Treatment decisions in MDS are guided by risk stratification and a patient-centered approach. Key factors include disease risk category, symptoms, cytopenias, genetic features, performance status, comorbidities, and patient preferences, with consideration of eligibility for allogeneic stem cell transplantation in appropriate candidates.

How does the SF3B1 mutation contribute to ring sideroblast formation?

SF3B1 mutations alter RNA splicing, leading to reduced expression of key mitochondrial proteins such as ABCB7. This disrupts iron–sulfur cluster metabolism and heme synthesis, resulting in mitochondrial iron accumulation and ring sideroblast formation.

Why does iron overload occur in MDS patients, and how does it affect outcomes?

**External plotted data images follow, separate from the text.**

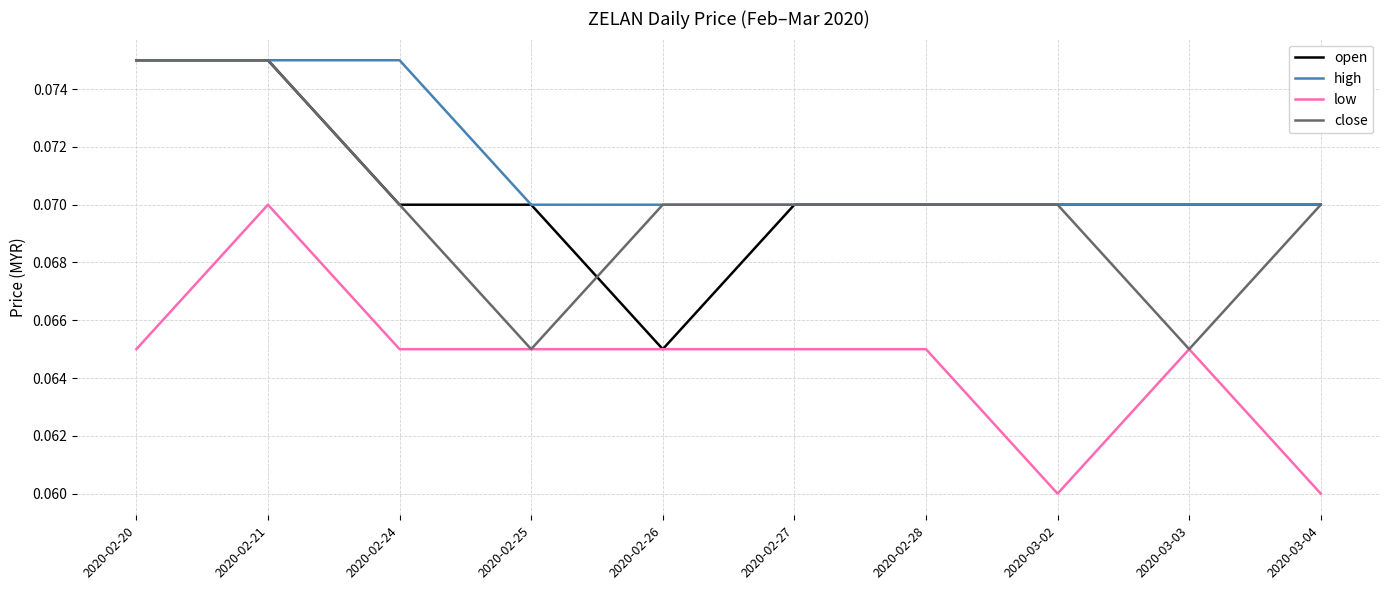

What position from the left is 2020-03-02?

8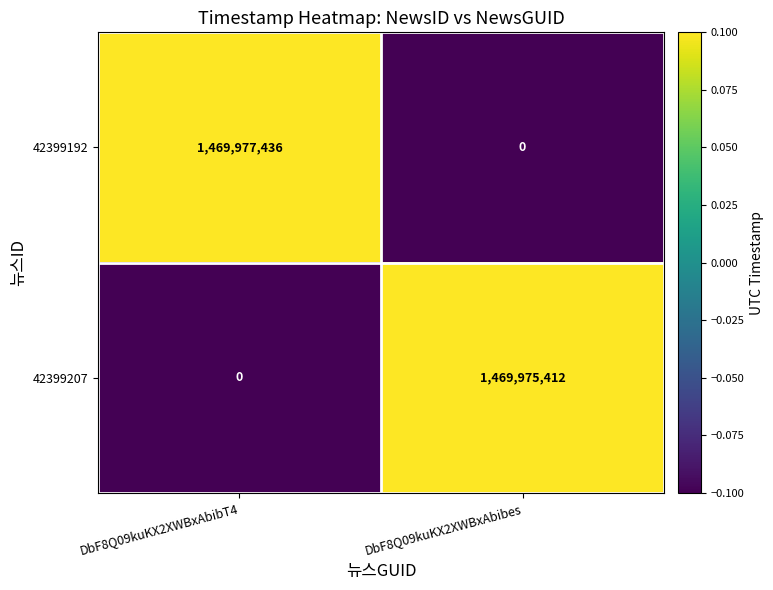

What value does the 42399192 series have at DbF8Q09kuKX2XWBxAbibT4?

1469977436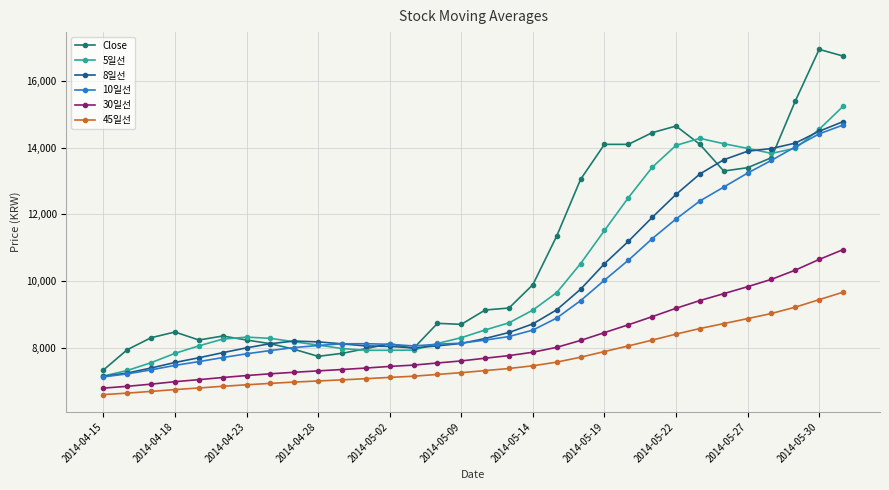

What is the value of the 45일선 point at the 8th from the left?

6929.3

Iron overload in MDS arises from both chronic transfusions and dysregulated iron metabolism, where ineffective erythropoiesis suppresses hepcidin, increasing iron absorption and promoting systemic accumulation. This excess iron can lead to cardiac and hepatic damage, increased infection risk, and may negatively impact survival.

What are the current Management options for MDS with ring sideroblasts?

Management includes supportive transfusions, erythropoiesis-stimulating agents (ESAs), and luspatercept, an erythroid maturation agent that enhances late-stage erythropoiesis and reduces transfusion dependence.

What is the evidence supporting iron chelation therapy in MDS, and when should it be performed?

The Telesto trial demonstrated improved event-free survival with deferasirox (DFX), suggesting that reducing iron burden may delay organ damage and disease progression. Iron chelation therapy is typically considered in lower-risk, transfusion-dependent patients with evidence of iron overload, such as elevated ferritin (>1000 ng/mL).